Erzählbände & Kurzprosa

Eine "Autobiografie" aus der Hundeperspektive

Jagos "Autobiografie" aus der Hundeperspektive operiert auf zwei Ebenen. Auf den ersten Blick wird hier die lustige Geschichte eines Terriers vom niedlichen Welpen bis hin zum jugendlichen Jagdhund erzählt. Dabei durchläuft Jago - so wie der Mensch - mehrere "Stationen", um schließlich zur "Reife" zu gelangen, was zum Beispiel auch bedeutet, die eigenen Instinkte und (Jagd-)Triebe im Griff zu haben, wobei der regelmäßige Besuch in der Hundeschule grundlegend ist (auch hier zeigt sich wiederum eine treffende Parallele zum Menschen).

Natürlich - wie könnte es anders sein? - hat Jago ebenfalls eine sogenannte "allerbeste Freundin": die Nachbarskatze Lissi (die Erotik wird hier zwar nicht direkt thematisiert, potenziell aber auch nicht ausgeschlossen). Die Freundschaft zwischen Jago und Lissi entwickelt sich nach einem ersten zarten Annäherungsversuch Schritt für Schritt (wobei Jago, also der "Mann", die Initiative ergreift) und intensiviert sich mit der Zeit immer mehr - so sehr, dass die beiden am Ende dieses drolligen Romans gar als "unzertrennlich" gelten, sodass das Herz des Lesers nur so dahinschmilzt!

==*==

Zu bearbeiten:
**1.** Listen Sie alle Ausdrücke auf, die in der Buchbesprechung zu Jago in Anführungszeichen stehen, und nennen Sie jeden Ausdruck nur einmal.
**2.** Übertragen Sie aus der Buchbesprechung zu Jago den Wortlaut von "Natürlich - wie" bis einschließlich "nur so dahinschmilzt!" unverändert.
Die Zeilen werden für die Bearbeitung nicht benötigt.

Bereitgestellte Daten:

==*==

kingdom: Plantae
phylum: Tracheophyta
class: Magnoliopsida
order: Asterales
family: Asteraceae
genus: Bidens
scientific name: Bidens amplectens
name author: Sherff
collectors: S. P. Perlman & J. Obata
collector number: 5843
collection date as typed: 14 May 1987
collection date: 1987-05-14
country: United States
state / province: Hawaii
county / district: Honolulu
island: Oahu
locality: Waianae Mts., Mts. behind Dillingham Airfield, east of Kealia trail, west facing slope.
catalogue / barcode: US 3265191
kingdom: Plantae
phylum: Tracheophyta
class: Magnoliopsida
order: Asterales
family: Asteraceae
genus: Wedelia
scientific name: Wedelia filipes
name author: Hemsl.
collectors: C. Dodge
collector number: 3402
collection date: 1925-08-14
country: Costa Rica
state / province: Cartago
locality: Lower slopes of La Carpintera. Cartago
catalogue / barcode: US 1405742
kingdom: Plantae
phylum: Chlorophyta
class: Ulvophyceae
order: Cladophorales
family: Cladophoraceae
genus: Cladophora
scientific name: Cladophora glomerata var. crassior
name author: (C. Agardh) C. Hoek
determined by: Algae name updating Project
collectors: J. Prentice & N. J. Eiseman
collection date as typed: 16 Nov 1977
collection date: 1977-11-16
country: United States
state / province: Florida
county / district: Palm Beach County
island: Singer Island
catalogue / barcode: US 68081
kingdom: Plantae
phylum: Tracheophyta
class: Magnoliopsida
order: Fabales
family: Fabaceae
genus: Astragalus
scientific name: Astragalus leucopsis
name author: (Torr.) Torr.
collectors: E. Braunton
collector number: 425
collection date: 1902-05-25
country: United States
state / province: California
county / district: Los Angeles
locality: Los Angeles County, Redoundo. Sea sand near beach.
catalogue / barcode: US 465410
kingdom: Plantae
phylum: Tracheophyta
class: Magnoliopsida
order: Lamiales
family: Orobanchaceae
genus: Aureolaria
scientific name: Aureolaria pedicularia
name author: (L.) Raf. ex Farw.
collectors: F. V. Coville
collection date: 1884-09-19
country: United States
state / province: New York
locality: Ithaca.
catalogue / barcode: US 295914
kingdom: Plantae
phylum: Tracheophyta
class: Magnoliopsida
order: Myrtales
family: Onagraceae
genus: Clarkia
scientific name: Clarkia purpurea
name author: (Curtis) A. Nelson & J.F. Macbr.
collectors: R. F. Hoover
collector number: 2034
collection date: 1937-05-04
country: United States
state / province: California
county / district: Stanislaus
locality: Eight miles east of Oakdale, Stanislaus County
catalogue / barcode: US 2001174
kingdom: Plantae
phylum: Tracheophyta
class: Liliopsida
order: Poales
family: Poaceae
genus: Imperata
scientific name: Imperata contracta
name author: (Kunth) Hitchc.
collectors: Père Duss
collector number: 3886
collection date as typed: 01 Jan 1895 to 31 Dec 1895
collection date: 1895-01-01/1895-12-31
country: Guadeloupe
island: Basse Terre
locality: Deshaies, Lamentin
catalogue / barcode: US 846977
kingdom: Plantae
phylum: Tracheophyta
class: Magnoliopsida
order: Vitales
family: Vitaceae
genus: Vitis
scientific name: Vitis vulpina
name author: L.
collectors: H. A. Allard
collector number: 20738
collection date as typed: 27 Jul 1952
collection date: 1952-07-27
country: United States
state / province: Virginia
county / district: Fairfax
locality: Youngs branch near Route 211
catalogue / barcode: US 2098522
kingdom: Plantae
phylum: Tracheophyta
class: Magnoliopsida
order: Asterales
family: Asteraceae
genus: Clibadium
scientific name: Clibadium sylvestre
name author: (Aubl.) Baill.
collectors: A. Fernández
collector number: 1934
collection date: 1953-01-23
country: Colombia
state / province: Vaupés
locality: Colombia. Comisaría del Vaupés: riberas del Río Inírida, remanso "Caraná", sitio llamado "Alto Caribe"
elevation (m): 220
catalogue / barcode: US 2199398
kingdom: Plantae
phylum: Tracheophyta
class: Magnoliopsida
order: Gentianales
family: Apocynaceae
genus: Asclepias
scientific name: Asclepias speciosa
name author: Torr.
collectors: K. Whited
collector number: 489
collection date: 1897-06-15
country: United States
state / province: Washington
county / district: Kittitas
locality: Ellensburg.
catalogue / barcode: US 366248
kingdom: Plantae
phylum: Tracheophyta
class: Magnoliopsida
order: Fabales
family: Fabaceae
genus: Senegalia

==*==

Lösungen:
**1.** Autobiografie, Stationen, Reife, allerbeste Freundin, Mann, unzertrennlich

**2.**
Natürlich - wie könnte es anders sein? - hat Jago ebenfalls eine sogenannte "allerbeste Freundin": die Nachbarskatze Lissi (die Erotik wird hier zwar nicht direkt thematisiert, potenziell aber auch nicht ausgeschlossen). Die Freundschaft zwischen Jago und Lissi entwickelt sich nach einem ersten zarten Annäherungsversuch Schritt für Schritt (wobei Jago, also der "Mann", die Initiative ergreift) und intensiviert sich mit der Zeit immer mehr - so sehr, dass die beiden am Ende dieses drolligen Romans gar als "unzertrennlich" gelten, sodass das Herz des Lesers nur so dahinschmilzt!